Sure, you can try and access some dusty old thoughts you use to have that were amusing, or dig up some fresh ones if you left the house recently and interacted with a human, but overall that’s effort and effort is energy and your energy is like a low-flow toilet in an eco-friendly home you aren’t actually living in because you’re too tired to pack.

So when parents say “Yeah, I’m lame now,” believe you me it’s a convenient shorthand they are offering because they don’t have the time or the energy to explain the above to someone who doesn’t get why you can’t just catch up on the Syria situation real quick and give them a call.

Things I love: Cigarettes that I don’t smoke, martinis I don’t drink and foreign films about ennui that I don’t finish. Sure, I could force those things into my life somewhere, but at the end of the day I am a person who just wants to take the 12 minutes I manage to scrape together in this baby-does-mambo world and read a book or decide in less than a minute if I like that new Wild Nothing record. I do. I really do. But not as much as I feel I’m expected to. I won’t go willingly, Pitchfork, I won’t!

Furthermore, the fact that I’m taking a break from incendiary living for a couple of years for early parenting (bonus exit round from very hot rat race) is not going to slow down my ability to crack wise with you about anything much, so long as that something doesn’t require me to have watched 12 to 15 hours of prime time television.

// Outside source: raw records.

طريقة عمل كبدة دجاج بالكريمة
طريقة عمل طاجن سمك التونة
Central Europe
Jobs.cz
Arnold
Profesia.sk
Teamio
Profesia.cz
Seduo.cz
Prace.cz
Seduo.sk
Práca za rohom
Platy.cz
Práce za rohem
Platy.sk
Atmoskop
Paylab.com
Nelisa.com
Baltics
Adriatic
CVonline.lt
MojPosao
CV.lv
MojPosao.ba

Which reminds me, are we all doing this now? Is TV great now? Are we actually now acting like the people who don’t watch television are lame instead of the opposite? Because back in my day, people had bumper stickers about killing their televisions, or at least strongly felt intentions of causing them significant harm, and those people were the ones we called interesting! Hey, televisions are on the Internet now so perhaps the sentiment has changed. Though I’m not seeing the Kill Your Streaming Device bumper sticker quite so much. Or, you know, at all.

See, see what I’m doing here? We’re talking about something and it’s not even about my kid. MY KID MY KID MY KID. MY KID IS THE BEST THING EVER. No really, my kid is the BEST. She’s been looking at this book about a kid who has a monster in his closet. It’s kind of the funny, cuz the monster isn’t mean, just sad, so the kid invites the monster into his room and the kid finds out the monster is actually scared of another monster who is, booyah, still in the closet. The drawings are legit scary. When I ask her what she is doing, she says “I’m nightmaring, Mommy.”

Nightmaring? Gah, slayed. I’m slayed. Sorry, but, in one beautifully invented word, she has lit up my brain as well as any foreign film or good story or extra dry martini ever could and then some because all I want to do now is use nightmaring in one good sentence, such a beautiful word it is. Now, whatever shall I do with the remaining 11 minutes and 54 seconds of my free time?

*Haha, I’m exaggerating. I did that thing where I acted like I wasn’t but I totally was. I have no actual idea how much free time there is with a kid, but it sure as hell feels like only 12 minutes.